I know that there is the QueueTrigger
stuff that gets invoked when a new message is available in the queue. However, this "Framework style" WebJobs make it complicated for me to initialize my environment correctly.
This is why I want to poll the queue myself, the basic pattern is like this:
var account = CloudStorageAccount.Parse("connectionString");
var client = account.CreateCloudQueueClient();
// Per application initialization stuff goes here
while(true) {
var queue = client.GetQueueReference("myqueue");
var message = queue.GetMessage();
if (message != null) {
// Per message initialization stuff goes here
// Handle message
queue.DeleteMessage(message);
}
else {
Thread.Sleep(10000); // Or some exponential back-off algorithm
}
}
My question is, are there potential problems with this approach when running continuously in a WebJob? If so, what are possible alternatives to avoid "framework-style" WebJobs?
Edit
As requested by Victor, here is some more information about why I don't want to use the QueueTrigger
approach. There are basically two reasons.
The first is already mentioned above, it's the fact that the framework calls a method with the QueueTrigger
attribute. This means that I have to put all initialization in that method.

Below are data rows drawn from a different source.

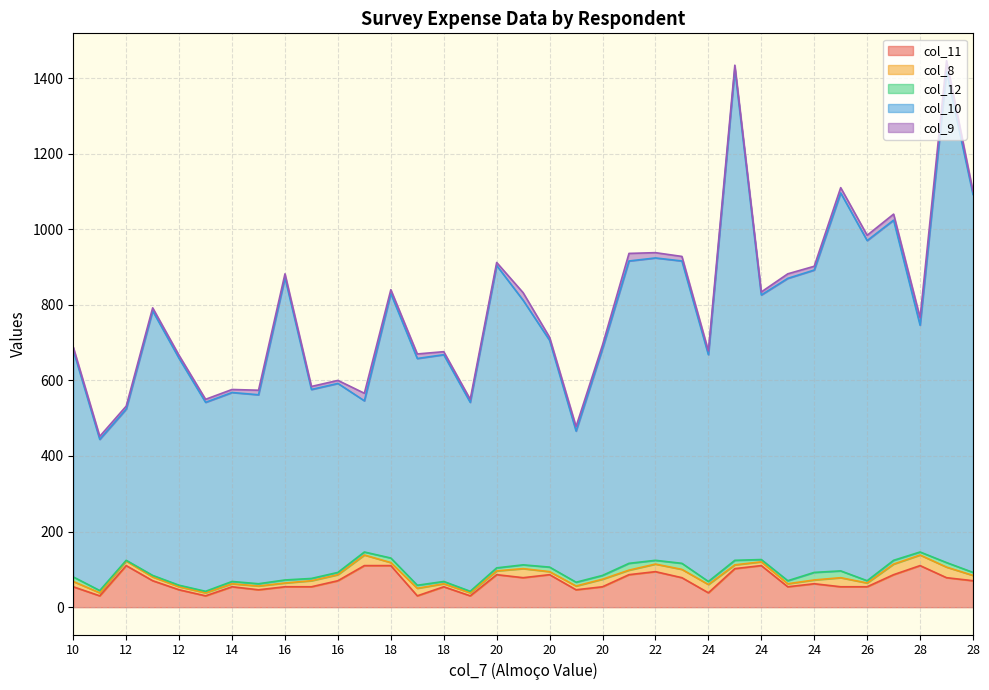

What are all the series names shown in the legend?

col_11, col_8, col_12, col_10, col_9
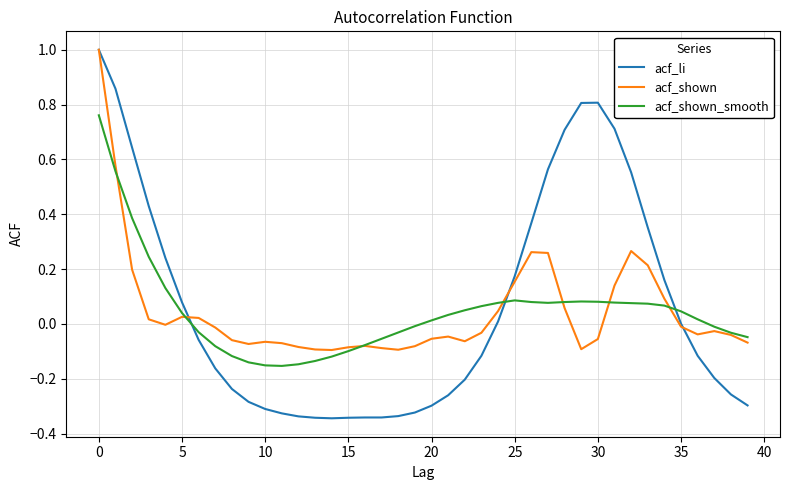

What are all the series names shown in the legend?

acf_li, acf_shown, acf_shown_smooth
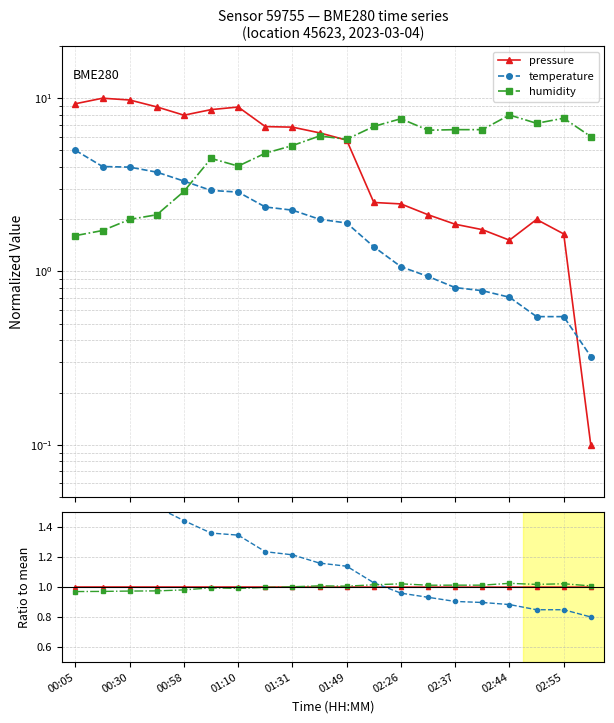

Where does the pressure series first go above 1?

00:05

We have a two-stage IoC container (per-application and per-request) in our web apps, and I want to keep the WebJobs as close to the web apps as possible, so I'd like to use that two-stage IoC in the WebJobs, too (the per-application IoC does some heavy initialization that is then reused across all requests). The consequence of this would be that I have to put the per-application container in a static variable or singleton, so that I can access it from the static QueueTrigger
method. This is a design quirk I'm not willing to make (IMO, Microsoft does this much too much, e.g. Thread.CurrentCulture
or HttpContext.Current
- that's REALLY an anti-pattern and hurts testability).
The perfect WebJobs SDK for the situation described above would make the infrastructure (back-off timer, poison-handling, etc.) available as service, so that the main control flow always remains with the application. This may or may not be possible for all features of the SDK, I don't know the SDK well enough to judge that.
The second reason is developer convenience. We have a distributed team that sometimes works in offline environments. From what I've read here and here, there is no possibility to run the WebJob application locally with the storage emulator and have it dequeue messages. With the self-polling approach that I'm taking now, this works like a charm.